═════ DATASET
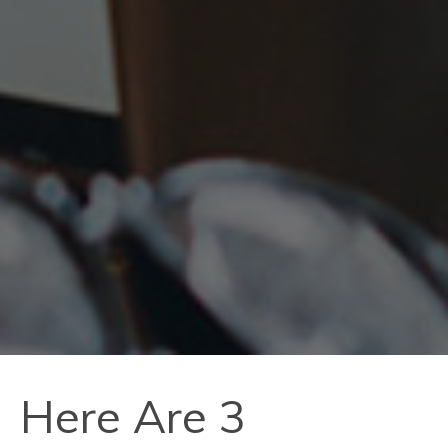
Here Are 3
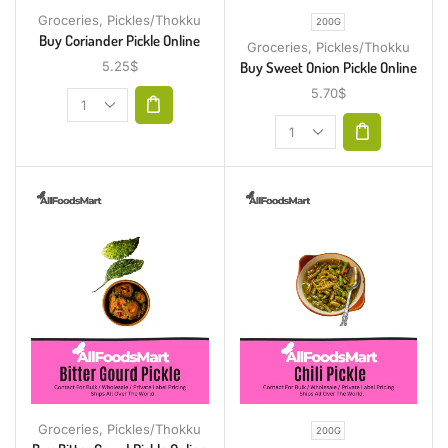
Groceries
,
Pickles/Thokku
200G
Buy Coriander Pickle Online
Groceries
,
Pickles/Thokku
Buy Sweet Onion Pickle Online
5.25
$
5.70
$
Groceries
,
Pickles/Thokku
200G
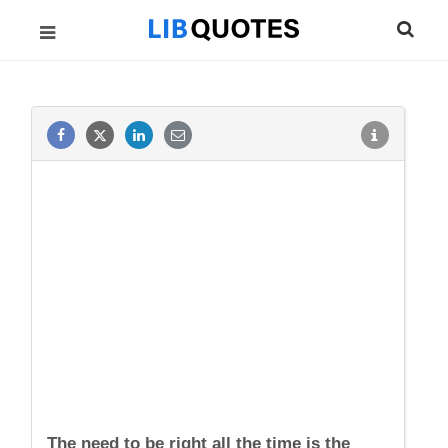
The need to be right all the time is the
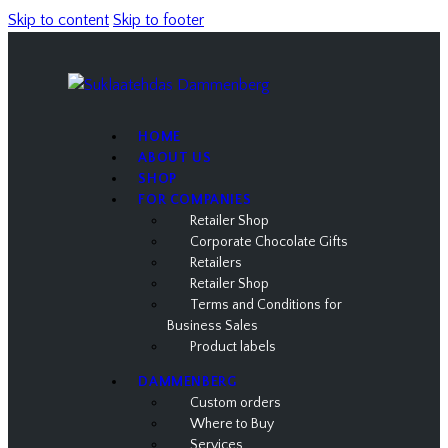
Skip to content
Skip to footer
HOME
ABOUT US
SHOP
FOR COMPANIES
Retailer Shop
Corporate Chocolate Gifts
Retailers
Retailer Shop
Terms and Conditions for
Business Sales
Product labels
DAMMENBERG
Custom orders
Where to Buy
Services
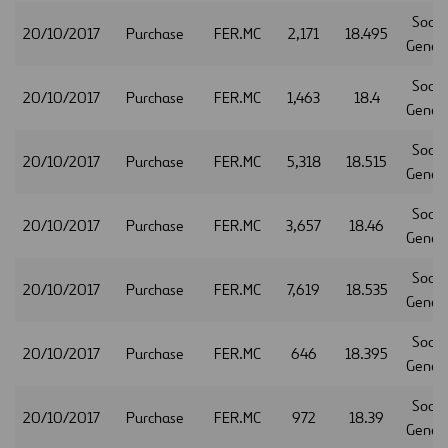
Socie
20/10/2017
Purchase
FER.MC
2,171
18.495
Gener
Socie
20/10/2017
Purchase
FER.MC
1,463
18.4
Gener
Socie
20/10/2017
Purchase
FER.MC
5,318
18.515
Gener
Socie
20/10/2017
Purchase
FER.MC
3,657
18.46
Gener
Socie
20/10/2017
Purchase
FER.MC
7,619
18.535
Gener
Socie
20/10/2017
Purchase
FER.MC
646
18.395
Gener
Socie
20/10/2017
Purchase
FER.MC
972
18.39
Gener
══════════
**YOUR TASK**
Copy all the text in the material above without changing it, and leave out the pictures.

**ANSWER BOX**
Here Are 3
Groceries
,
Pickles/Thokku
200G
Buy Coriander Pickle Online
Groceries
,
Pickles/Thokku
Buy Sweet Onion Pickle Online
5.25
$
5.70
$
Groceries
,
Pickles/Thokku
200G
The need to be right all the time is the
Skip to content
Skip to footer
HOME
ABOUT US
SHOP
FOR COMPANIES
Retailer Shop
Corporate Chocolate Gifts
Retailers
Retailer Shop
Terms and Conditions for
Business Sales
Product labels
DAMMENBERG
Custom orders
Where to Buy
Services
Socie
20/10/2017
Purchase
FER.MC
2,171
18.495
Gener
Socie
20/10/2017
Purchase
FER.MC
1,463
18.4
Gener
Socie
20/10/2017
Purchase
FER.MC
5,318
18.515
Gener
Socie
20/10/2017
Purchase
FER.MC
3,657
18.46
Gener
Socie
20/10/2017
Purchase
FER.MC
7,619
18.535
Gener
Socie
20/10/2017
Purchase
FER.MC
646
18.395
Gener
Socie
20/10/2017
Purchase
FER.MC
972
18.39
Gener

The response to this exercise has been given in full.